Par Nadia Ratsimandresy,
Présidente de Futurs Composés
Cet été géopolitique a été à la hauteur de toutes les farces patriarcales déjà vécues : diplomatiquement et politiquement, le monde global de 2025 s’est délesté du complexe de culpabilité face à un mouvement totalitaire qui semble s’installer. Il deale avec.
L’Histoire est loin de se répéter : nous savons détruire et combattre des régimes totalitaires, nous l’avons déjà fait. Cependant, malgré la menace du retour du fascisme, il semble que nous agissons comme si cela était inenvisageable à nouveau. Nous nous évertuons à rester spectateur et spectatrice du monde : la menace de basculement totalitaire nous tient en haleine et nous immobilise – rien de moins sûr que notre capacité d’action dans un futur proche.

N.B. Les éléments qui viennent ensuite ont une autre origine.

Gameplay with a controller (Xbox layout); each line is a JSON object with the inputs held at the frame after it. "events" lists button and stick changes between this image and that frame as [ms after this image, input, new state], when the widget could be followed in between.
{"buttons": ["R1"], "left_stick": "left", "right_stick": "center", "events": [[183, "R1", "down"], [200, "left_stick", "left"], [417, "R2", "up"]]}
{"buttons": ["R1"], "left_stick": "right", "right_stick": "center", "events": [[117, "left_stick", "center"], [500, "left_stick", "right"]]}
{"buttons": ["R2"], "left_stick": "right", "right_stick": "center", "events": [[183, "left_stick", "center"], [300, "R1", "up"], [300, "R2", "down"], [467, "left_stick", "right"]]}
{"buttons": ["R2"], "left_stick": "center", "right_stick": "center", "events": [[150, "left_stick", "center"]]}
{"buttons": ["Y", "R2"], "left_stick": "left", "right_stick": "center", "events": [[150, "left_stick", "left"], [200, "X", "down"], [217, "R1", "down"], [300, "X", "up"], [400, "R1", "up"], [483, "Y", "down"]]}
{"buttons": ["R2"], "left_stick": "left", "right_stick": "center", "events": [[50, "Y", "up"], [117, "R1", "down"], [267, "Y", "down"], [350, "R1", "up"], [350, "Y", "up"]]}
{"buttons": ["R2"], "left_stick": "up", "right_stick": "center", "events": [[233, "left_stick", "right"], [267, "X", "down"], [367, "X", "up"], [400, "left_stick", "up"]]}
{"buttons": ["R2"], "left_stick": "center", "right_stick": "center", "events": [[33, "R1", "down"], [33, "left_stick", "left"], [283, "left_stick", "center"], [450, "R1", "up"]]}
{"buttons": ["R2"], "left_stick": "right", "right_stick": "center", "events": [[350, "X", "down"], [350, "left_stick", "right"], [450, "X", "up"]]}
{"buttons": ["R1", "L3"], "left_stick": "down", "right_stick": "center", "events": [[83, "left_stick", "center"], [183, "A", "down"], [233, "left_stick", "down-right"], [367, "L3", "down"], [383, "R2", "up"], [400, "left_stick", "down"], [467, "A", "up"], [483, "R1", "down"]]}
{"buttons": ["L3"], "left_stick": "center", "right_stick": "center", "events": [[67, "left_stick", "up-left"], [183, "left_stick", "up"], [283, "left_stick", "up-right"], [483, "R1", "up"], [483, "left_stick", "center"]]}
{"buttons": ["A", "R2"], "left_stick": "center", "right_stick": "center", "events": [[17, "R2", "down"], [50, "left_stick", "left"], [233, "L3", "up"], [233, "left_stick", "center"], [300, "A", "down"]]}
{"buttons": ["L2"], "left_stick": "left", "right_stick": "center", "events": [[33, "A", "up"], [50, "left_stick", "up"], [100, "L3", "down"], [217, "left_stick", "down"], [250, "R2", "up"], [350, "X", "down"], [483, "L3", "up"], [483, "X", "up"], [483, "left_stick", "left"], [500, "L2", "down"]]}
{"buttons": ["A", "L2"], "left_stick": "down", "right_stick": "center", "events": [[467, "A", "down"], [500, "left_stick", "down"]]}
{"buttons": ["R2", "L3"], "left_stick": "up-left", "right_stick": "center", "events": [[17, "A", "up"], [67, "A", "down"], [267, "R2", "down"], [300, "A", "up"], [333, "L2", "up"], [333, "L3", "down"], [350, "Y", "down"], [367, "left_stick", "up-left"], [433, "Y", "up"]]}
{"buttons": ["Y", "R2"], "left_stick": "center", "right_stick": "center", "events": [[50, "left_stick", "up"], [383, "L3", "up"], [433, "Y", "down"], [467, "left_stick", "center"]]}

Avons-nous cessé de lutter ? Je n’ose imaginer une réponse affirmative à cette question. Je veux croire que face aux chocs, nous sommes sonné·es et interpelé·es dans notre conscience civique et qu’elle se réveille. Trop lentement à mon goût, mais à son corps défendant, elle n’a peut-être pas bien identifié la menace. Car si l’Histoire a montré que nous savons détruire et combattre des régimes totalitaires, leur mentalité, elle, survit et continue de s’exercer encore aujourd’hui, de manière plus appuyée, dure et surtout insidieuse : on la retrouve dans ce désir de briser les résistances et de soumission des masses, dans leur contrôle, dans le mépris des libertés publiques et individuelles, et dans une attraction à l’extrémisme en tant que tel. Mais également dans l’anéantissement des classes moyennes et l’éradication de groupes humains.
Que faire face à ces récits qui s’écrivent sous nos yeux, à cette Histoire inexorablement en marche avec ou sans nous ? Ce que nous faisons de mieux : prendre des risques ! Le risque de l’action, le risque de la vie publique par la prise de paroles, le risque de faire commun dans la lutte : tout ce que le mot création implique quand cette dernière le convoque ! Nos oeuvres, nos coproductions, nos pitchs, nos choix de partenariat, nos posts sur les réseaux sociaux, le choix de nos thématiques de travail sont traversés par le risque qui est pris pour monter nos projets. Ce qui conduit à cette exposition dans la lumière que nous désirons tant au travers de nos objets de création. Dépassons-le. Nos consciences civiques sont titillées, notre liberté d’expression et notre liberté de création sont censurées : retrouvons-nous au sein du réseau et animons cet espace public qui nous permet d’exercer notre pouvoir citoyen et notre capacité citoyenne, malgré la peur d’être fiché·e, d’être déconventionné·e, d’être ostracisé·e. Permettons en priorité à la délibération collective d’exister : ensemble, sans crainte, avec force, défendons une création musicale qui soutient un monde politique où la transformation et l’émancipation peuvent être.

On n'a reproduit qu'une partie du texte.